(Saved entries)
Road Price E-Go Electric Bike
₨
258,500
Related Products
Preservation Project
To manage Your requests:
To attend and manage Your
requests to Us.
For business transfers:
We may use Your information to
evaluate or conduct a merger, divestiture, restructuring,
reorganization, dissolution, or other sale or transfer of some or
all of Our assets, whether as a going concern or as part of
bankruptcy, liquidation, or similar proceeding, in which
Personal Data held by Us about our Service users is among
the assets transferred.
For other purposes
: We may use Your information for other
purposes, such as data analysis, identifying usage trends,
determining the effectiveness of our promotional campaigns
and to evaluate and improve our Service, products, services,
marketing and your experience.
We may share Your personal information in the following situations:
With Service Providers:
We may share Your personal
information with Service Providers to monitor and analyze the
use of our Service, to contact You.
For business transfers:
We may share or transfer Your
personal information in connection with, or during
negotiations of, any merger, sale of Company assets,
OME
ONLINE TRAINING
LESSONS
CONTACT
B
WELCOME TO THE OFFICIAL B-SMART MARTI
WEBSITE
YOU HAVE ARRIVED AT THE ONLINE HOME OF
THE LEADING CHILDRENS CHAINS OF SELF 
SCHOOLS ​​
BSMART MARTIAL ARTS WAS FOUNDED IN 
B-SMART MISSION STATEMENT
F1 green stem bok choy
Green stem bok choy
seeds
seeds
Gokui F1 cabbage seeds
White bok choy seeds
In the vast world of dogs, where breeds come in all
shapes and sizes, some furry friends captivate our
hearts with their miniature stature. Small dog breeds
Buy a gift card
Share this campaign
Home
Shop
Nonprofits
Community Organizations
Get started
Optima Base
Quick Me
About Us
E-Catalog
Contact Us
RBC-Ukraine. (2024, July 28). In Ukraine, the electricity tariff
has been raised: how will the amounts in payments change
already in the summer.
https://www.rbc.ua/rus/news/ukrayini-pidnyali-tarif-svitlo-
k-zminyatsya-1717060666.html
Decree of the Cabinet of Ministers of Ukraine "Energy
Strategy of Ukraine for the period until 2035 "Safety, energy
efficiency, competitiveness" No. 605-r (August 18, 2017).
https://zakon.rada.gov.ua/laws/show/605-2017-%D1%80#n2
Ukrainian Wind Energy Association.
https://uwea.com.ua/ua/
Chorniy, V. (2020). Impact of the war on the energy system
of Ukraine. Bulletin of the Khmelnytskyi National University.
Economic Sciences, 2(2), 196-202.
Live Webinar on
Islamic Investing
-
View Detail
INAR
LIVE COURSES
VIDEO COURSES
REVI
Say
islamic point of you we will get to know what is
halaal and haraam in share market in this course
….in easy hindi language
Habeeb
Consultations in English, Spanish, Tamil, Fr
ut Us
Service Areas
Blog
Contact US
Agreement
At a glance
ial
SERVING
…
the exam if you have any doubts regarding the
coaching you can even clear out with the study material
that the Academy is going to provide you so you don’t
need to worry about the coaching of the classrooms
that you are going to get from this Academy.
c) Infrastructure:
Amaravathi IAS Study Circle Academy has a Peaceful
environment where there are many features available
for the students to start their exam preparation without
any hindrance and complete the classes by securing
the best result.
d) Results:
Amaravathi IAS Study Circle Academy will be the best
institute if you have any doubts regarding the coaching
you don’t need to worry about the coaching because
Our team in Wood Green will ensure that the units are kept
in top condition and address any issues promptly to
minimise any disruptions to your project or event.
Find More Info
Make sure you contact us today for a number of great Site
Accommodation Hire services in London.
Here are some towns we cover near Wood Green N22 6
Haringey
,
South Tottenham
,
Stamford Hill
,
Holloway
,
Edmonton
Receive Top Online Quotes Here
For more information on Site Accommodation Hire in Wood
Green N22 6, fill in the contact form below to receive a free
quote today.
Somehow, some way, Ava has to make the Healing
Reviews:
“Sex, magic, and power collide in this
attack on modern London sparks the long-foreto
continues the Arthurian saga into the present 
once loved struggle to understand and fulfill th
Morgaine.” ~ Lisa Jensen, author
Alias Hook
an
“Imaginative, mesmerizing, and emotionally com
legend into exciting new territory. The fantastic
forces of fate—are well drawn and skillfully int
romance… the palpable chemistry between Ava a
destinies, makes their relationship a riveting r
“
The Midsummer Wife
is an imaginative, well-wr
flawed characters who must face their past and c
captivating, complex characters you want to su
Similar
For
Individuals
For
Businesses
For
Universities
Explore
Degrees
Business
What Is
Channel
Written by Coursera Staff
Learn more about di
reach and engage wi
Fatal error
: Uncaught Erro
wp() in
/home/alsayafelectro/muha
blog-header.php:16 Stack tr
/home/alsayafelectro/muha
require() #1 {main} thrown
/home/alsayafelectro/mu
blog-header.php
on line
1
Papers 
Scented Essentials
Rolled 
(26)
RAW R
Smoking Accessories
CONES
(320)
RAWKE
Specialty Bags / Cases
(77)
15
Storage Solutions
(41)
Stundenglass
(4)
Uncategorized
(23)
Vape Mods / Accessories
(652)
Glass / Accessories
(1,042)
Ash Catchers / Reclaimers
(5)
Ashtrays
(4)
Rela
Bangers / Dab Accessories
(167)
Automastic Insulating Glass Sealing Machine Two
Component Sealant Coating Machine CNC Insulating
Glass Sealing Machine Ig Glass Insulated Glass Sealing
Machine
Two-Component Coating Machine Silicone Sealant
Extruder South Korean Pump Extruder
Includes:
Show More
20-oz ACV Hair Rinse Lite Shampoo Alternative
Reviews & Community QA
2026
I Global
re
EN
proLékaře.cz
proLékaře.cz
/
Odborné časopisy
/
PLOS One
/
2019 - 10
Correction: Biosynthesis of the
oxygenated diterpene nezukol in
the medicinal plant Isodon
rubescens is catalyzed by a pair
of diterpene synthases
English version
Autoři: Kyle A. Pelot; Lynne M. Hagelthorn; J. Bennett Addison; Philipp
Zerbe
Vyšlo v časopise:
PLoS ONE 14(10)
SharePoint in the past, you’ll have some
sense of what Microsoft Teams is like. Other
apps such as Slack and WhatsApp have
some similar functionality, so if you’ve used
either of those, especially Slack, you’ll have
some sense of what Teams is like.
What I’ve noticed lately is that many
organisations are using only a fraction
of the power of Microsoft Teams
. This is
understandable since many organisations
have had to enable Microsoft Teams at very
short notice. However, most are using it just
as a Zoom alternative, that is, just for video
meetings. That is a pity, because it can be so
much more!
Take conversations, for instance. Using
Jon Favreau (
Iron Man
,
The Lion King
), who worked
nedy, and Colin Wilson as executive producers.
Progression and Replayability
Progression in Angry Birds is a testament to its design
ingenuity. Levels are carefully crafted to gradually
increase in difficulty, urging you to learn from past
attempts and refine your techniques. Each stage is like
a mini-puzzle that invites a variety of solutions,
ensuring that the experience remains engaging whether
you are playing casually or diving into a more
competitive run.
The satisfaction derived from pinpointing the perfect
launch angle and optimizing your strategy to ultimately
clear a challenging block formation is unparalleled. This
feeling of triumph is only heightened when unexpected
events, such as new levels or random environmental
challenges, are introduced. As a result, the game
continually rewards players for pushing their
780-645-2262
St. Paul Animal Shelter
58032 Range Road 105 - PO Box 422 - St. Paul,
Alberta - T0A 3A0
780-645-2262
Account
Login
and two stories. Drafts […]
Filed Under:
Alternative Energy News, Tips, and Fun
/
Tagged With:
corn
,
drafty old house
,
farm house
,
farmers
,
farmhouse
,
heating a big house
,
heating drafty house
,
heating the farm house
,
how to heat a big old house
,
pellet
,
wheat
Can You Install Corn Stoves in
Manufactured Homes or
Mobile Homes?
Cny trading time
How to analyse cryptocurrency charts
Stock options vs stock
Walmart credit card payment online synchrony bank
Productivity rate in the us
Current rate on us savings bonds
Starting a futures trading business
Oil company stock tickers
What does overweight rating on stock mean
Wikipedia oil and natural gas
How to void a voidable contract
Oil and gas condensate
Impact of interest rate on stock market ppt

## TASK INSTRUCTIONS
Please copy the text of every entry above word for word, keeping each line as it appears.

## EXPECTED OUTPUT
Road Price E-Go Electric Bike
₨
258,500
Related Products
Preservation Project
To manage Your requests:
To attend and manage Your
requests to Us.
For business transfers:
We may use Your information to
evaluate or conduct a merger, divestiture, restructuring,
reorganization, dissolution, or other sale or transfer of some or
all of Our assets, whether as a going concern or as part of
bankruptcy, liquidation, or similar proceeding, in which
Personal Data held by Us about our Service users is among
the assets transferred.
For other purposes
: We may use Your information for other
purposes, such as data analysis, identifying usage trends,
determining the effectiveness of our promotional campaigns
and to evaluate and improve our Service, products, services,
marketing and your experience.
We may share Your personal information in the following situations:
With Service Providers:
We may share Your personal
information with Service Providers to monitor and analyze the
use of our Service, to contact You.
For business transfers:
We may share or transfer Your
personal information in connection with, or during
negotiations of, any merger, sale of Company assets,
OME
ONLINE TRAINING
LESSONS
CONTACT
B
WELCOME TO THE OFFICIAL B-SMART MARTI
WEBSITE
YOU HAVE ARRIVED AT THE ONLINE HOME OF
THE LEADING CHILDRENS CHAINS OF SELF 
SCHOOLS ​​
BSMART MARTIAL ARTS WAS FOUNDED IN 
B-SMART MISSION STATEMENT
F1 green stem bok choy
Green stem bok choy
seeds
seeds
Gokui F1 cabbage seeds
White bok choy seeds
In the vast world of dogs, where breeds come in all
shapes and sizes, some furry friends captivate our
hearts with their miniature stature. Small dog breeds
Buy a gift card
Share this campaign
Home
Shop
Nonprofits
Community Organizations
Get started
Optima Base
Quick Me
About Us
E-Catalog
Contact Us
RBC-Ukraine. (2024, July 28). In Ukraine, the electricity tariff
has been raised: how will the amounts in payments change
already in the summer.
https://www.rbc.ua/rus/news/ukrayini-pidnyali-tarif-svitlo-
k-zminyatsya-1717060666.html
Decree of the Cabinet of Ministers of Ukraine "Energy
Strategy of Ukraine for the period until 2035 "Safety, energy
efficiency, competitiveness" No. 605-r (August 18, 2017).
https://zakon.rada.gov.ua/laws/show/605-2017-%D1%80#n2
Ukrainian Wind Energy Association.
https://uwea.com.ua/ua/
Chorniy, V. (2020). Impact of the war on the energy system
of Ukraine. Bulletin of the Khmelnytskyi National University.
Economic Sciences, 2(2), 196-202.
Live Webinar on
Islamic Investing
-
View Detail
INAR
LIVE COURSES
VIDEO COURSES
REVI
Say
islamic point of you we will get to know what is
halaal and haraam in share market in this course
….in easy hindi language
Habeeb
Consultations in English, Spanish, Tamil, Fr
ut Us
Service Areas
Blog
Contact US
Agreement
At a glance
ial
SERVING
…
the exam if you have any doubts regarding the
coaching you can even clear out with the study material
that the Academy is going to provide you so you don’t
need to worry about the coaching of the classrooms
that you are going to get from this Academy.
c) Infrastructure:
Amaravathi IAS Study Circle Academy has a Peaceful
environment where there are many features available
for the students to start their exam preparation without
any hindrance and complete the classes by securing
the best result.
d) Results:
Amaravathi IAS Study Circle Academy will be the best
institute if you have any doubts regarding the coaching
you don’t need to worry about the coaching because
Our team in Wood Green will ensure that the units are kept
in top condition and address any issues promptly to
minimise any disruptions to your project or event.
Find More Info
Make sure you contact us today for a number of great Site
Accommodation Hire services in London.
Here are some towns we cover near Wood Green N22 6
Haringey
,
South Tottenham
,
Stamford Hill
,
Holloway
,
Edmonton
Receive Top Online Quotes Here
For more information on Site Accommodation Hire in Wood
Green N22 6, fill in the contact form below to receive a free
quote today.
Somehow, some way, Ava has to make the Healing
Reviews:
“Sex, magic, and power collide in this
attack on modern London sparks the long-foreto
continues the Arthurian saga into the present 
once loved struggle to understand and fulfill th
Morgaine.” ~ Lisa Jensen, author
Alias Hook
an
“Imaginative, mesmerizing, and emotionally com
legend into exciting new territory. The fantastic
forces of fate—are well drawn and skillfully int
romance… the palpable chemistry between Ava a
destinies, makes their relationship a riveting r
“
The Midsummer Wife
is an imaginative, well-wr
flawed characters who must face their past and c
captivating, complex characters you want to su
Similar
For
Individuals
For
Businesses
For
Universities
Explore
Degrees
Business
What Is
Channel
Written by Coursera Staff
Learn more about di
reach and engage wi
Fatal error
: Uncaught Erro
wp() in
/home/alsayafelectro/muha
blog-header.php:16 Stack tr
/home/alsayafelectro/muha
require() #1 {main} thrown
/home/alsayafelectro/mu
blog-header.php
on line
1
Papers 
Scented Essentials
Rolled 
(26)
RAW R
Smoking Accessories
CONES
(320)
RAWKE
Specialty Bags / Cases
(77)
15
Storage Solutions
(41)
Stundenglass
(4)
Uncategorized
(23)
Vape Mods / Accessories
(652)
Glass / Accessories
(1,042)
Ash Catchers / Reclaimers
(5)
Ashtrays
(4)
Rela
Bangers / Dab Accessories
(167)
Automastic Insulating Glass Sealing Machine Two
Component Sealant Coating Machine CNC Insulating
Glass Sealing Machine Ig Glass Insulated Glass Sealing
Machine
Two-Component Coating Machine Silicone Sealant
Extruder South Korean Pump Extruder
Includes:
Show More
20-oz ACV Hair Rinse Lite Shampoo Alternative
Reviews & Community QA
2026
I Global
re
EN
proLékaře.cz
proLékaře.cz
/
Odborné časopisy
/
PLOS One
/
2019 - 10
Correction: Biosynthesis of the
oxygenated diterpene nezukol in
the medicinal plant Isodon
rubescens is catalyzed by a pair
of diterpene synthases
English version
Autoři: Kyle A. Pelot; Lynne M. Hagelthorn; J. Bennett Addison; Philipp
Zerbe
Vyšlo v časopise:
PLoS ONE 14(10)
SharePoint in the past, you’ll have some
sense of what Microsoft Teams is like. Other
apps such as Slack and WhatsApp have
some similar functionality, so if you’ve used
either of those, especially Slack, you’ll have
some sense of what Teams is like.
What I’ve noticed lately is that many
organisations are using only a fraction
of the power of Microsoft Teams
. This is
understandable since many organisations
have had to enable Microsoft Teams at very
short notice. However, most are using it just
as a Zoom alternative, that is, just for video
meetings. That is a pity, because it can be so
much more!
Take conversations, for instance. Using
Jon Favreau (
Iron Man
,
The Lion King
), who worked
nedy, and Colin Wilson as executive producers.
Progression and Replayability
Progression in Angry Birds is a testament to its design
ingenuity. Levels are carefully crafted to gradually
increase in difficulty, urging you to learn from past
attempts and refine your techniques. Each stage is like
a mini-puzzle that invites a variety of solutions,
ensuring that the experience remains engaging whether
you are playing casually or diving into a more
competitive run.
The satisfaction derived from pinpointing the perfect
launch angle and optimizing your strategy to ultimately
clear a challenging block formation is unparalleled. This
feeling of triumph is only heightened when unexpected
events, such as new levels or random environmental
challenges, are introduced. As a result, the game
continually rewards players for pushing their
780-645-2262
St. Paul Animal Shelter
58032 Range Road 105 - PO Box 422 - St. Paul,
Alberta - T0A 3A0
780-645-2262
Account
Login
and two stories. Drafts […]
Filed Under:
Alternative Energy News, Tips, and Fun
/
Tagged With:
corn
,
drafty old house
,
farm house
,
farmers
,
farmhouse
,
heating a big house
,
heating drafty house
,
heating the farm house
,
how to heat a big old house
,
pellet
,
wheat
Can You Install Corn Stoves in
Manufactured Homes or
Mobile Homes?
Cny trading time
How to analyse cryptocurrency charts
Stock options vs stock
Walmart credit card payment online synchrony bank
Productivity rate in the us
Current rate on us savings bonds
Starting a futures trading business
Oil company stock tickers
What does overweight rating on stock mean
Wikipedia oil and natural gas
How to void a voidable contract
Oil and gas condensate
Impact of interest rate on stock market ppt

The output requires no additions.